El varón español, más abrumado que de costumbre, está tratando de afinar, desde hace un tiempo, el piropo perfecto. Cosa mala, enrevesada. Se han extraviado en el hondo y apergaminado pasado aquellos días de cielo raso en que el varón, perfumado y encorbatado, se arrojaba voraz a las calles en busca de bellas mozas. Se perdieron también, en ese pozo rancio de la memoria, los rostros risueños y colorados de guiño fácil, el palillo en la comisura de la boca, los pellizcos al aire, el taconeo garboso, el alarido ronco del hipopótamo en celo. En el torpe piropo han navegado siempre, arracimados, siglos largos de abolengo tieso, de acervo machista, tenaz, de concienzuda nostalgia, apolillada y denigrante.
Ligar hoy con una dama es un delito. A poco que abra el macho la boca, le caen tres porrazos y una orden de alejamiento. Si Casanova levantara la cabeza se la quebrarían a ladrillazos. Pero el instinto animal de acariciar a la hembra, de aparearse, de socializar, de intercambiar la opinión y el lado de la cama, de erigir los muros de un hogar, de perpetuar el apellido familiar… Ah, amigo, cualquiera le echa el freno a la tradición antropológica.
Para disimular el cortejo —inevitable, natural, abrasador— y eludir el crimen tipificado, al varón español no le queda otra que maquillar el requiebro. No queda otra que disfrazar el halago y pintarlo de rosa palo. Nada de palabras ofensivas, nada de acosar con adulaciones vehementes, incendiadas. Las castañas hay que buscarlas en la frase anodina, en el ariete de la sintaxis inteligente, insidiosa, con piel de cordero. Se carraspea y se suelta con indiferencia, sin alzar la voz: «Es usted, oiga, una figura carnal de exquisita presencia». Dejamos que haga efecto la dosis, esperamos. «Y usted un imbécil», nos responden. No hay manera, se naufraga. Reincidimos, tozudos, a lomos de la desbocada emoción, funesto y peligroso jamelgo: «Qué bellos ojos, qué deliciosa sonrisa… ¡Macizorra!». Nos pudo el remate. Nos perdió el colofón, la soledad, el ansia por encamarnos. Nos cantan enseguida lo del derecho a permanecer en silencio. Besamos, no las mejillas de la moza, sino el húmedo y anguloso adoquín de la calle.
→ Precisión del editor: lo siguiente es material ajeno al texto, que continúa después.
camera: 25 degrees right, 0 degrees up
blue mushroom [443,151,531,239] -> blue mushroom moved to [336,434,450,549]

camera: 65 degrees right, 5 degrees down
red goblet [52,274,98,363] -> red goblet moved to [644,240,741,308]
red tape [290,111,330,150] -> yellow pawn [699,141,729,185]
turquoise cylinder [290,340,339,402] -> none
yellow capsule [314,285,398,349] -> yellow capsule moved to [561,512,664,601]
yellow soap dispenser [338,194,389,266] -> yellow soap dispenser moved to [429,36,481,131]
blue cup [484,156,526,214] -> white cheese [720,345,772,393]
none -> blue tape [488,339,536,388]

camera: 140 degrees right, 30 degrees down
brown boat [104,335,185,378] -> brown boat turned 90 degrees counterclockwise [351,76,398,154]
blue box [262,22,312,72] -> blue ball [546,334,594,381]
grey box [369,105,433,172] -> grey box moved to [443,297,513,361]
Por culpa de la lógica frustración, está surgiendo —ojo con esto— una corriente contrapesística, la contrarrevolución de unos memos masculinistas: «Tengo pene, ergo soy ‘persono‘. Extraigo muelas, ergo soy ‘dentisto‘». Flor de un día, no hay quien riegue esa siembra, con nosotros que no cuenten. Pero tanto está empujando el idealismo exacerbado de cuatro analfabetas, que las costuras, al final, tienen que reventar por algún lado.
A lo que íbamos: el varón español se afana, desalentado, por hallar el buen piropo, el piropo neutro, inmaculado, inofensivo, de recámara vacía; por lograr, sin que se desvanezca la esencia del agasajo, el piropo que no moleste, que no irrite, que no crispe, que no haga asomar las uñas. Mal asunto, mal negocio. En estos tiempos que galopan, vivir apasionado es una tragedia.